§ **Text shown**
begin

Lemma 15.75.4. Let $R$ be a ring. Let $\mathfrak p \subset R$ be a prime ideal. Let $i \in \mathbf{Z}$. Let $K^\bullet $ be a pseudo-coherent complex of $R$-modules such that $H^ i(K^\bullet \otimes _ R^{\mathbf{L}} \kappa (\mathfrak p)) = 0$. Then there exists an $f \in R$, $f \not\in \mathfrak p$ and a canonical direct sum decomposition

\[ K^\bullet \otimes _ R R_ f = \tau _{\geq i + 1}(K^\bullet \otimes _ R R_ f) \oplus \tau _{\leq i - 1}(K^\bullet \otimes _ R R_ f) \]

in $D(R_ f)$ with $\tau _{\geq i + 1}(K^\bullet \otimes _ R R_ f)$ a perfect complex with tor-amplitude in $[i + 1, \infty ]$.

end

§ **What is asked**
a) Translate the sentence "Let $\mathfrak p \subset R$ be a prime ideal." from the lemma into French.
b) Repeat the passage of the lemma that begins at the words "Lemma 15.75.4. Let" and stops after the words "1, \infty ]$.".
c) According to the lemma, what tor-amplitude does the perfect complex $\tau _{\geq i + 1}(K^\bullet \otimes _ R R_ f)$ have?
The listing is not needed here.

§ **Information shown**
begin

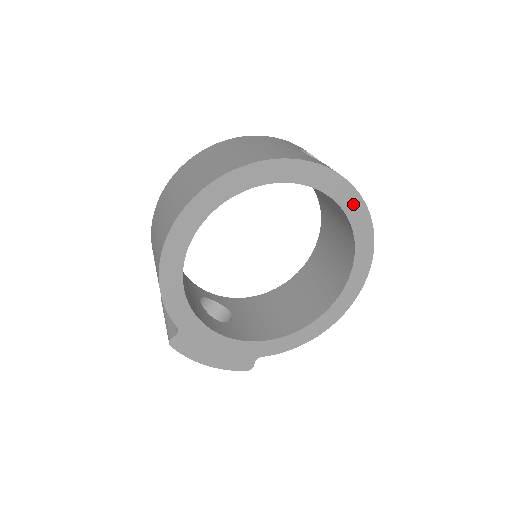
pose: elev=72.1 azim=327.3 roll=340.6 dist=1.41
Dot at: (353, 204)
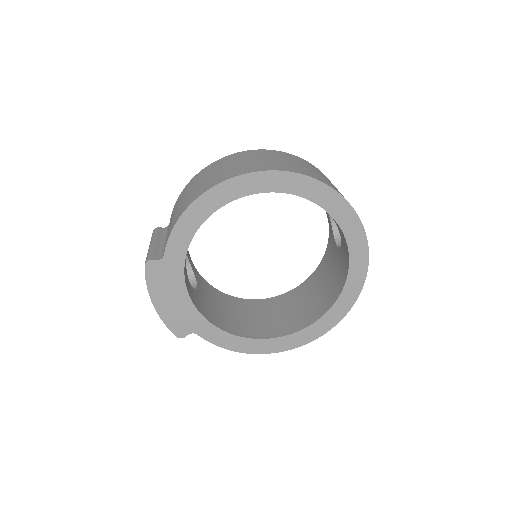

end

§ **Written responses**
a) Soit $\mathfrak p \subset R$ un idéal premier.

b)
Lemma 15.75.4. Let $R$ be a ring. Let $\mathfrak p \subset R$ be a prime ideal. Let $i \in \mathbf{Z}$. Let $K^\bullet $ be a pseudo-coherent complex of $R$-modules such that $H^ i(K^\bullet \otimes _ R^{\mathbf{L}} \kappa (\mathfrak p)) = 0$. Then there exists an $f \in R$, $f \not\in \mathfrak p$ and a canonical direct sum decomposition

\[ K^\bullet \otimes _ R R_ f = \tau _{\geq i + 1}(K^\bullet \otimes _ R R_ f) \oplus \tau _{\leq i - 1}(K^\bullet \otimes _ R R_ f) \]

in $D(R_ f)$ with $\tau _{\geq i + 1}(K^\bullet \otimes _ R R_ f)$ a perfect complex with tor-amplitude in $[i + 1, \infty ]$.

c) Its tor-amplitude is in $[i + 1, \infty ]$.